*** Opening of Input for this task ***

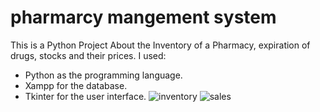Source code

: # pharmarcy mangement system
This is a Python Project About the Inventory of a Pharmacy, expiration of drugs, stocks and their prices. 
I used:
- Python as the programming language.
- Xampp for the database.
- Tkinter for the user interface.
![inventory](https://github.com/user-attachments/assets/1566454c-342e-413f-a15c-84a42b7f329b)
![sales](https://github.com/user-attachments/assets/99cc96df-7262-4da2-8752-18a0f963f6f3)
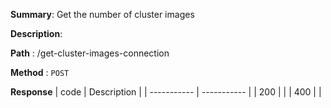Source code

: **Summary**: Get the number of cluster images

**Description**:

**Path** : /get-cluster-images-connection

**Method** : `POST`

**Response**
| code      | Description |
| ----------- | ----------- |
|  200   |       |
|  400   |       |

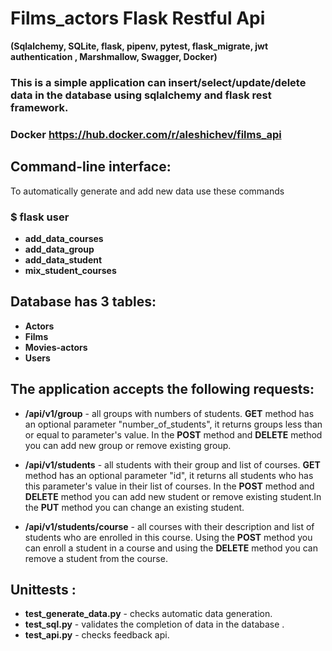 # Films_actors Flask Restful Api 
**(Sqlalchemy, SQLite, flask, pipenv, pytest, flask_migrate, jwt authentication 
, Marshmallow, Swagger, Docker)**
### This is a simple application can insert/select/update/delete data in the database using sqlalchemy and flask rest framework.
### Docker https://hub.docker.com/r/aleshichev/films_api

## Command-line interface:

To automatically generate and add new data use these commands
### $ flask user
 - **add_data_courses**
 - **add_data_group**
 - **add_data_student**
 - **mix_student_courses**


## Database has 3 tables:

- **Actors**
- **Films**
- **Movies-actors**
- **Users**

## The application accepts the following requests:

- **/api/v1/group** - all groups with numbers of students. **GET** method has an optional parameter "number_of_students", it returns groups less than or equal to parameter's value. In the **POST** method and **DELETE** method you can add new group or remove existing group.

- **/api/v1/students** - all students with their group and list of courses. **GET** method has an optional parameter "id", it returns all students who has this parameter's value in their list of courses. In the **POST** method and **DELETE** method you can add new student or remove existing student.In the **PUT** method you can change an existing student.

- **/api/v1/students/course** - all courses with their description and list of students who are enrolled in this course. Using the **POST** method you can enroll a student in a course and using the **DELETE** method you can remove a student from the course.

## Unittests :
- **test_generate_data.py** - checks automatic data generation.
- **test_sql.py** - validates the completion of data in the database .
- **test_api.py** - checks feedback api.

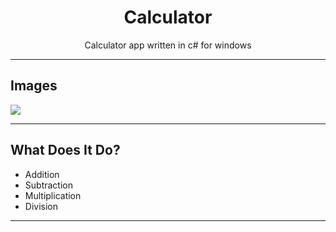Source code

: <h1 align="center">Calculator</h1>
<p align="center">Calculator app written in c# for windows</p>

----

## Images

<img src="https://cdn.discordapp.com/attachments/914807323925569536/922573026250334208/unknown.png">

----

## What Does It Do?

- Addition
- Subtraction
- Multiplication
- Division

----
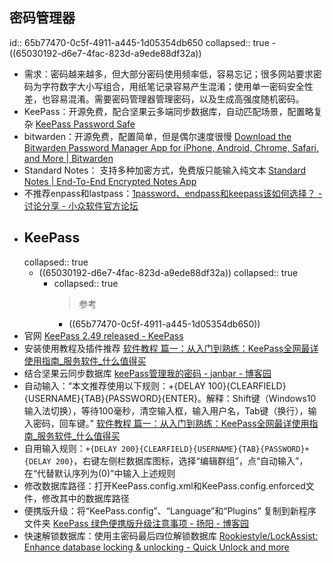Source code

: ## 密码管理器
id:: 65b77470-0c5f-4911-a445-1d05354db650
collapsed:: true
	- ((65030192-d6e7-4fac-823d-a9ede88df32a))
- 需求：密码越来越多，但大部分密码使用频率低，容易忘记；很多网站要求密码为字符数字大小写组合，用纸笔记录容易产生混淆；使用单一密码安全性差，也容易混淆。需要密码管理器管理密码，以及生成高强度随机密码。
- KeePass：开源免费，配合坚果云多端同步数据库，自动匹配场景，配置略复杂 [KeePass Password Safe](https://keepass.info/)
- bitwarden：开源免费，配置简单，但是偶尔速度很慢 [Download the Bitwarden Password Manager App for iPhone, Android, Chrome, Safari, and More | Bitwarden](https://bitwarden.com/download/)
- Standard Notes： 支持多种加密方式，免费版只能输入纯文本 [Standard Notes | End-To-End Encrypted Notes App](https://standardnotes.com/)
- 不推荐enpass和lastpass：[1password、endpass和keepass该如何选择？ - 讨论分享 - 小众软件官方论坛](https://meta.appinn.net/t/topic/21677/14)
- ## KeePass
  collapsed:: true
	- ((65030192-d6e7-4fac-823d-a9ede88df32a))
	  collapsed:: true
		- collapsed:: true
		  >参考
			- ((65b77470-0c5f-4911-a445-1d05354db650))
- 官网 [KeePass 2.49 released - KeePass](https://keepass.info/news/n210910_2.49.html)
- 安装使用教程及插件推荐 [软件教程 篇一：从入门到熟练：KeePass全网最详使用指南_服务软件_什么值得买](https://post.smzdm.com/p/713042/)
- 结合坚果云同步数据库 [keePass管理我的密码 - janbar - 博客园](https://www.cnblogs.com/janbar/p/13781000.html#%E6%89%8B%E6%9C%BA%E7%94%A8%E5%9D%9A%E6%9E%9C%E4%BA%91)
- 自动输入：“本文推荐使用以下规则：+{DELAY 100}{CLEARFIELD}{USERNAME}{TAB}{PASSWORD}{ENTER}。解释：Shift键（Windows10输入法切换），等待100毫秒，清空输入框，输入用户名，Tab键（换行），输入密码，回车键。” [软件教程 篇一：从入门到熟练：KeePass全网最详使用指南_服务软件_什么值得买](https://post.smzdm.com/p/713042/)
- 自用输入规则：`+{DELAY 200}{CLEARFIELD}{USERNAME}{TAB}{PASSWORD}+{DELAY 200}`，右键左侧栏数据库图标，选择“编辑群组”，点“自动输入”，在“代替默认序列为(0)”中输入上述规则
- 修改数据库路径：打开KeePass.config.xml和KeePass.config.enforced文件，修改其中的数据库路径
- 便携版升级：将“KeePass.config”、“Language”和“Plugins” 复制到新程序文件夹 [KeePass 绿色便携版升级注意事项 - 扬阳 - 博客园](https://www.cnblogs.com/vaemaxsky/p/15315996.html)
- 快速解锁数据库：使用主密码最后四位解锁数据库 [Rookiestyle/LockAssist: Enhance database locking & unlocking - Quick Unlock and more](https://github.com/Rookiestyle/LockAssist)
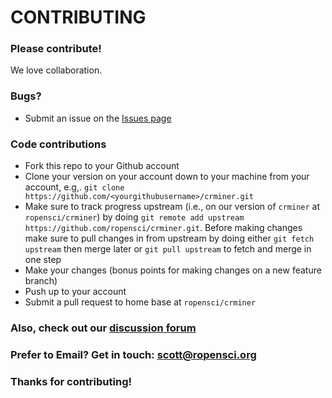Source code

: # CONTRIBUTING #

### Please contribute!

We love collaboration.

### Bugs?

* Submit an issue on the [Issues page](https://github.com/ropensci/crminer/issues)

### Code contributions

* Fork this repo to your Github account
* Clone your version on your account down to your machine from your account, e.g,. `git clone https://github.com/<yourgithubusername>/crminer.git`
* Make sure to track progress upstream (i.e., on our version of `crminer` at `ropensci/crminer`) by doing `git remote add upstream https://github.com/ropensci/crminer.git`. Before making changes make sure to pull changes in from upstream by doing either `git fetch upstream` then merge later or `git pull upstream` to fetch and merge in one step
* Make your changes (bonus points for making changes on a new feature branch)
* Push up to your account
* Submit a pull request to home base at `ropensci/crminer`

### Also, check out our [discussion forum](https://discuss.ropensci.org)

### Prefer to Email? Get in touch: [scott@ropensci.org](mailto:scott@ropensci.org)

### Thanks for contributing!
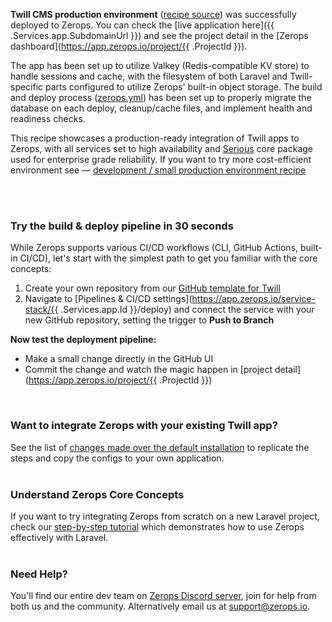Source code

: [//]: # (Your Zerops recipe {{ .Recipe.Name }} is live! What next?)

**Twill CMS production environment** ([recipe source](https://github.com/zeropsio/recipe-twill)) was successfully deployed to Zerops. You can check the [live application here]({{ .Services.app.SubdomainUrl }}) and see the project detail in the [Zerops dashboard](https://app.zerops.io/project/{{ .ProjectId }}).

The app has been set up to utilize Valkey (Redis-compatible KV store) to handle sessions and cache, with the filesystem of both Laravel and Twill-specific parts configured to utilize Zerops' built-in object storage. The build and deploy process ([zerops.yml](https://github.com/zeropsio/recipe-twill/blob/main/zerops.yml)) has been set up to properly migrate the database on each deploy, cleanup/cache files, and implement health and readiness checks.

This recipe showcases a production-ready integration of Twill apps to Zerops, with all services set to high availability and [Serious](https://docs.zerops.io/features/pricing#understanding-projects)  core package used for enterprise grade reliability. If you want to try more cost-efficient environment see — [development / small production environment recipe](https://app.zerops.io/recipe/twillcms-devel)

<br/><br/>

### Try the build & deploy pipeline in 30 seconds
While Zerops supports various CI/CD workflows (CLI, GitHub Actions, built-in CI/CD), let's start with the simplest path to get you familiar with the core concepts:

1. Create your own repository from our [GitHub template for Twill](https://github.com/zeropsio/recipe-twill)
2. Navigate to [Pipelines & CI/CD settings](https://app.zerops.io/service-stack/{{ .Services.app.Id }}/deploy) and connect the service with your new GitHub repository, setting the trigger to **Push to Branch**

**Now test the deployment pipeline:**
- Make a small change directly in the GitHub UI
- Commit the change and watch the magic happen in [project detail](https://app.zerops.io/project/{{ .ProjectId }})

<br/>

### Want to integrate Zerops with your existing Twill app?
See the list of [changes made over the default installation](https://github.com/zeropsio/recipe-twill/blob/main/README.md#changes-made-over-the-default-installation) to replicate the steps and copy the configs to your own application.
<br /><br />

### Understand Zerops Core Concepts
If you want to try integrating Zerops from scratch on a new Laravel project, check our [step-by-step tutorial](https://docs.zerops.io/frameworks/laravel/introduction) which demonstrates how to use Zerops effectively with Laravel.
<br /><br />

### Need Help?
You'll find our entire dev team on [Zerops Discord server](https://discord.gg/zeropsio), join for help from both us and the community. Alternatively email us at support@zerops.io.
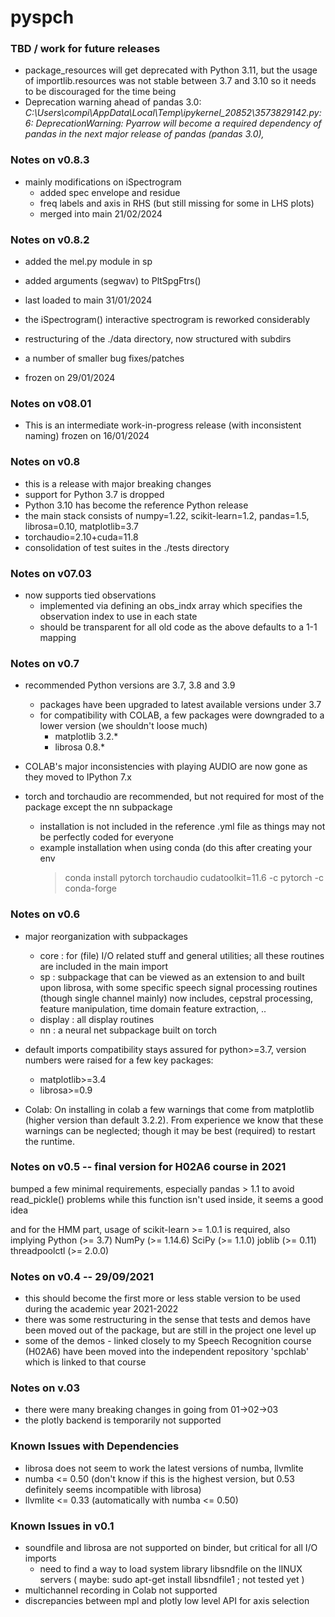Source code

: # pyspch

### TBD / work for future releases
- package_resources will get deprecated with Python 3.11, but the usage of importlib.resources was not stable between 3.7 and 3.10 so it needs to be discouraged for the time being
- Deprecation warning ahead of pandas 3.0: *C:\Users\compi\AppData\Local\Temp\ipykernel_20852\3573829142.py:6: DeprecationWarning: 
Pyarrow will become a required dependency of pandas in the next major release of pandas (pandas 3.0),*


### Notes on v0.8.3
- mainly modifications on iSpectrogram
  +   added spec envelope and residue
  +   freq labels and axis in RHS  (but still missing for some in LHS plots)
  +   merged into main 21/02/2024
    
### Notes on v0.8.2
- added the mel.py module in sp
- added arguments (segwav) to PltSpgFtrs()
- last loaded to main 31/01/2024
   
- the iSpectrogram() interactive spectrogram is reworked considerably
- restructuring of the ./data directory, now structured with subdirs
- a number of smaller bug fixes/patches
- frozen on 29/01/2024

### Notes on v08.01
- This is an intermediate work-in-progress release (with inconsistent naming) frozen on 16/01/2024

### Notes on v0.8

- this is a release with major breaking changes
- support for Python 3.7 is dropped
- Python 3.10 has become the reference Python release
- the main stack consists of numpy=1.22, scikit-learn=1.2, pandas=1.5, librosa=0.10, matplotlib=3.7
- torchaudio=2.10+cuda=11.8
- consolidation of test suites in the ./tests directory
  
### Notes on v07.03

- now supports tied observations
    + implemented via defining an obs_indx array which specifies the observation index to use in each state
    + should be transparent for all old code as the above defaults to a 1-1 mapping

### Notes on v0.7

- recommended Python versions are 3.7, 3.8 and 3.9
    + packages have been upgraded to latest available versions under 3.7
    + for compatibility with COLAB, a few packages were downgraded to a lower version (we shouldn't loose much)
        + matplotlib  3.2.*
        + librosa     0.8.*
- COLAB's major inconsistencies with playing AUDIO are now gone as they moved to IPython 7.x

- torch and torchaudio are recommended, but not required for most of the package except the nn subpackage
    + installation is not included in the reference .yml file as things may not be perfectly coded for everyone
    + example installation when using conda (do this after creating your env
        > conda install pytorch torchaudio cudatoolkit=11.6 -c pytorch -c conda-forge 



### Notes on v0.6 

- major reorganization with subpackages
    - core : for (file) I/O related stuff and general utilities; all these routines are included in the main import
    - sp : subpackage that can be viewed as an extension to and built upon librosa, with some specific speech signal processing routines (though single channel mainly) 
            now includes, cepstral processing, feature manipulation, time domain feature extraction, ..
    - display : all display routines
    - nn :   a neural net subpackage built on torch

- default imports
compatibility stays assured for python>=3.7, version numbers were raised for a few key packages:
    + matplotlib>=3.4
    + librosa>=0.9

- Colab:
On installing in colab a few warnings that come from matplotlib (higher version than default 3.2.2).
From experience we know that these warnings can be neglected; though it may be best (required) to restart the runtime.




### Notes on v0.5 -- final version for H02A6 course in 2021

bumped a few minimal requirements, especially
pandas > 1.1      to avoid read_pickle() problems
                  while this function isn't used inside, it seems a good idea 

and for the HMM part, usage of scikit-learn >= 1.0.1 is required, also implying 
Python (>= 3.7)
NumPy (>= 1.14.6)
SciPy (>= 1.1.0)
joblib (>= 0.11)
threadpoolctl (>= 2.0.0)


### Notes on v0.4 -- 29/09/2021

- this should become the first more or less stable version to be used during the academic year 2021-2022
- there was some restructuring in the sense that tests and demos have been moved out of the package, but are still in the project one level up
- some of the demos - linked closely to my Speech Recognition course (H02A6) have been moved into the independent repository 'spchlab' which is linked to that course

 
### Notes on v.03

- there were many breaking changes in going from 01->02->03
- the plotly backend is temporarily not supported

### Known Issues with Dependencies

- librosa  does not seem to work the latest versions of numba, llvmlite
- numba <= 0.50 (don't know if this is the highest version, but 0.53 definitely seems incompatible with librosa)
- llvmlite <= 0.33 (automatically with numba <= 0.50)

### Known Issues in v0.1

- soundfile and librosa are not supported on binder, but critical for all I/O imports
    - need to find a way to load system library libsndfile on the lINUX servers ( maybe: sudo apt-get install libsndfile1 ; not tested yet )
- multichannel recording in Colab not supported
- discrepancies between mpl and plotly low level API for axis selection

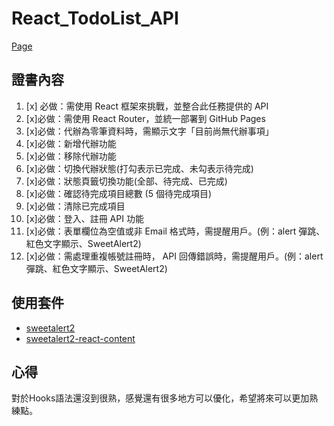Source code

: # React_TodoList_API
[Page](https://irenelee18.github.io/react-todolist-api/)
## 證書內容
1. [x] 必做：需使用 React 框架來挑戰，並整合此任務提供的 API
2. [x]必做：需使用 React Router，並統一部署到 GitHub Pages
3. [x]必做：代辦為零筆資料時，需顯示文字「目前尚無代辦事項」
4. [x]必做：新增代辦功能
5. [x]必做：移除代辦功能
6. [x]必做：切換代辦狀態(打勾表示已完成、未勾表示待完成)
7. [x]必做：狀態頁籤切換功能(全部、待完成、已完成)
8. [x]必做：確認待完成項目總數 (5 個待完成項目)
9. [x]必做：清除已完成項目
10. [x]必做：登入、註冊 API 功能
11. [x]必做：表單欄位為空值或非 Email 格式時，需提醒用戶。(例：alert 彈跳、紅色文字顯示、SweetAlert2)
12. [x]必做：需處理重複帳號註冊時， API 回傳錯誤時，需提醒用戶。(例：alert 彈跳、紅色文字顯示、SweetAlert2)
## 使用套件
- [sweetalert2](https://sweetalert2.github.io/#download)
- [sweetalert2-react-content](https://www.npmjs.com/package/sweetalert2-react-content)
## 心得
對於Hooks語法還沒到很熟，感覺還有很多地方可以優化，希望將來可以更加熟練點。
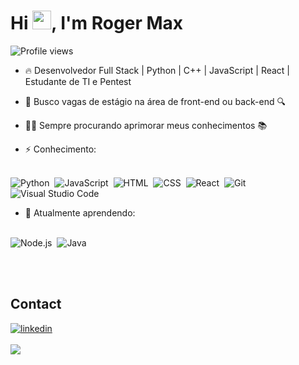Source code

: <h1 align="left">Hi <img src="https://raw.githubusercontent.com/kaueMarques/kaueMarques/master/hi.gif" height="30px">, I'm Roger Max</h1>
<p align="left"> <img src="https://komarev.com/ghpvc/?username=Rogermfsouza&color=blue" alt="Profile views" /> </p>

- 🔥 Desenvolvedor Full Stack | Python | C++ | JavaScript | React | Estudante de TI e Pentest

- 🔭 Busco vagas de estágio na área de front-end ou back-end 🔍

- 👨‍💻 Sempre procurando aprimorar meus conhecimentos 📚

- ⚡ Conhecimento: <br><br>

![Python](https://img.shields.io/badge/-python-05122A?style=flat&logo=python)&nbsp;
![JavaScript](https://img.shields.io/badge/-JavaScript-05122A?style=flat&logo=javascript)&nbsp;
![HTML](https://img.shields.io/badge/-HTML-05122A?style=flat&logo=HTML5)&nbsp;
![CSS](https://img.shields.io/badge/-CSS-05122A?style=flat&logo=CSS3&logoColor=1572B6)&nbsp;
![React](https://img.shields.io/badge/-React-05122A?style=flat&logo=react)&nbsp;
![Git](https://img.shields.io/badge/-Git-05122A?style=flat&logo=git)&nbsp;
![Visual Studio Code](https://img.shields.io/badge/-Visual%20Studio%20Code-05122A?style=flat&logo=visual-studio-code&logoColor=007ACC)&nbsp;

- 💬 Atualmente aprendendo: <br><br>

![Node.js](https://img.shields.io/badge/-Node.js-05122A?style=flat&logo=node.js)&nbsp;
![Java](https://img.shields.io/badge/-java-05122A?style=flat&logo=java)&nbsp;


<br><br>

## Contact

<a href="https://www.linkedin.com/in/roger-max-283182235/" target="_blank">
  <img align="center" src="https://img.shields.io/badge/-Roger-05122A?style=flat&logo=linkedin" alt="linkedin"/>
</a>


<br>
<br>
<img src="https://github-readme-stats.vercel.app/api?username=Rogermfsouza&show_icons=true&theme=aura"/>
<!--
![Snake animation](https://github.com/Rogermfsouza/Rogermfsouza/blob/output/github-contribution-grid-snake.svg)
<img src="https://github-readme-stats.vercel.app/api/top-langs/?username=Rogermfsouza&layout=compact&custom_title=Linguagens_mais_usadas"/>
-->
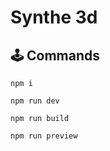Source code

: # Synthe 3d
<!-- 
<img width="600" alt="Screenshot 2023-03-08 at 1 07 17 PM" src="https://user-images.githubusercontent.com/3608140/223794572-c4b4020f-a855-43c5-937b-bef6ef85e03c.png"> -->


## 🕹️ Commands

`npm i`

`npm run dev`

`npm run build`

`npm run preview`
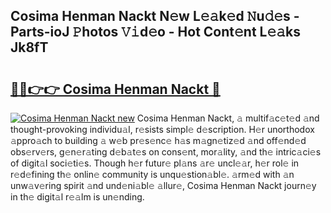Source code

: ## Cosima Henman Nackt N𝚎w L𝚎𝚊k𝚎d 𝙽u𝚍𝚎s - Parts-ioJ 𝙿hotos 𝚅𝚒d𝚎o - Hot Cont𝚎nt L𝚎𝚊ks Jk8fT

# <h2><a href="http://kvatf7p.teov.top/?on=Cosima+Henman+Nackt">🔗🔗👉👉 Cosima Henman Nackt 🔗</a></h2>

[![Cosima Henman Nackt new](https://i.imgur.com/QqkWNDz.gif)](http://kvatf7p.teov.top/?on=Cosima+Henman+Nackt)
Cosima Henman Nackt, 𝚊 multif𝚊c𝚎t𝚎d 𝚊nd thought-provoking individu𝚊l, r𝚎sists simpl𝚎 d𝚎scription. H𝚎r unorthodox 𝚊ppro𝚊ch to building 𝚊 w𝚎b pr𝚎s𝚎nc𝚎 h𝚊s m𝚊gn𝚎tiz𝚎d 𝚊nd off𝚎nd𝚎d obs𝚎rv𝚎rs, g𝚎n𝚎r𝚊ting d𝚎b𝚊t𝚎s on cons𝚎nt, mor𝚊lity, 𝚊nd th𝚎 intric𝚊ci𝚎s of digit𝚊l soci𝚎ti𝚎s. Though h𝚎r futur𝚎 pl𝚊ns 𝚊r𝚎 uncl𝚎𝚊r, h𝚎r rol𝚎 in r𝚎d𝚎fining th𝚎 onlin𝚎 community is unqu𝚎stion𝚊bl𝚎. 𝚊rm𝚎d with 𝚊n unw𝚊v𝚎ring spirit 𝚊nd und𝚎ni𝚊bl𝚎 𝚊llur𝚎, Cosima Henman Nackt journ𝚎y in th𝚎 digit𝚊l r𝚎𝚊lm is un𝚎nding.
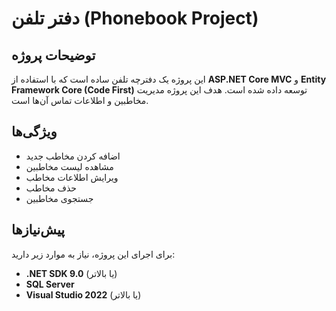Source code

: ﻿# دفتر تلفن (Phonebook Project)

## توضیحات پروژه
این پروژه یک دفترچه تلفن ساده است که با استفاده از **ASP.NET Core MVC** و **Entity Framework Core (Code First)** توسعه داده شده است. هدف این پروژه مدیریت مخاطبین و اطلاعات تماس آن‌ها است.

## ویژگی‌ها
- اضافه کردن مخاطب جدید
- مشاهده لیست مخاطبین
- ویرایش اطلاعات مخاطب
- حذف مخاطب
- جستجوی مخاطبین

## پیش‌نیازها
برای اجرای این پروژه، نیاز به موارد زیر دارید:
- **.NET SDK 9.0** (یا بالاتر)
- **SQL Server**
- **Visual Studio 2022** (یا بالاتر)
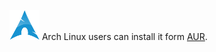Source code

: ---
---

![](/imgs/distros/archlinux.png)
Arch Linux users can install it form [AUR](https://aur.archlinux.org/packages.php?ID=49663).
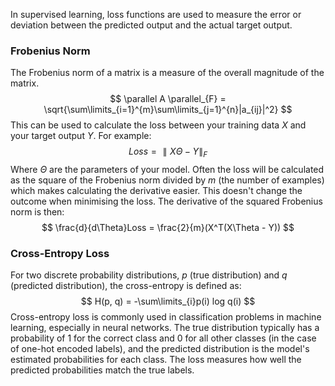 In supervised learning, loss functions are used to measure the error or deviation between the predicted output and the actual target output.
### Frobenius Norm
The Frobenius norm of a matrix is a measure of the overall magnitude of the matrix. 
$$
\parallel A \parallel_{F} = \sqrt{\sum\limits_{i=1}^{m}\sum\limits_{j=1}^{n}|a_{ij}|^2}
$$
This can be used to calculate the loss between your training data $X$ and your target output $Y$. For example:
$$
Loss = \parallel X\Theta - Y \parallel_F
$$
Where $\Theta$ are the parameters of your model.
Often the loss will be calculated as the square of the Frobenius norm divided by $m$ (the number of examples) which makes calculating the derivative easier. This doesn't change the outcome when minimising the loss. The derivative of the squared Frobenius norm is then:
$$
\frac{d}{d\Theta}Loss = \frac{2}{m}(X^T(X\Theta - Y))
$$
### Cross-Entropy Loss
For two discrete probability distributions, $p$ (true distribution) and $q$ (predicted distribution), the cross-entropy is defined as: 
$$
		H(p, q) = -\sum\limits_{i}p(i) log q(i)
$$
Cross-entropy loss is commonly used in classification problems in machine learning, especially in neural networks. The true distribution typically has a probability of 1 for the correct class and 0 for all other classes (in the case of one-hot encoded labels), and the predicted distribution is the model's estimated probabilities for each class. The loss measures how well the predicted probabilities match the true labels.
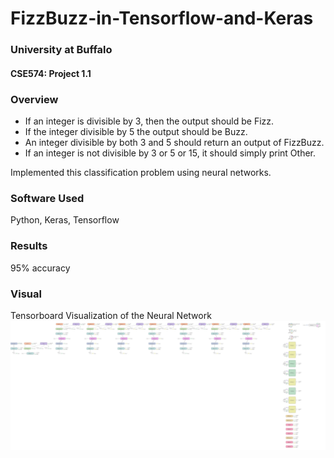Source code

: # FizzBuzz-in-Tensorflow-and-Keras

### University at Buffalo
#### CSE574: Project 1.1

### Overview
* If an integer is divisible by 3, then the output should be Fizz.
* If the integer divisible by 5 the output should be Buzz.
* An integer divisible by both 3 and 5 should return an output of FizzBuzz.
* If an integer is not divisible by 3 or 5 or 15, it should simply print Other.

Implemented this classification problem using neural networks.

### Software Used
Python, Keras, Tensorflow

### Results
95% accuracy

### Visual
Tensorboard Visualization of the Neural Network
![Tensorboard Visualization of the Neural Network](https://github.com/ravi-teja-sunkara/Fizz-Buzz-in-Tensorflow-and-Keras/blob/master/Graph_tensorboard.png)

*** Close of Input for this task ***

Task brief —
Wherever a line in the listing contains the word "axis", copy that line out.

Your response —
  +   freq labels and axis in RHS  (but still missing for some in LHS plots)
- discrepancies between mpl and plotly low level API for axis selection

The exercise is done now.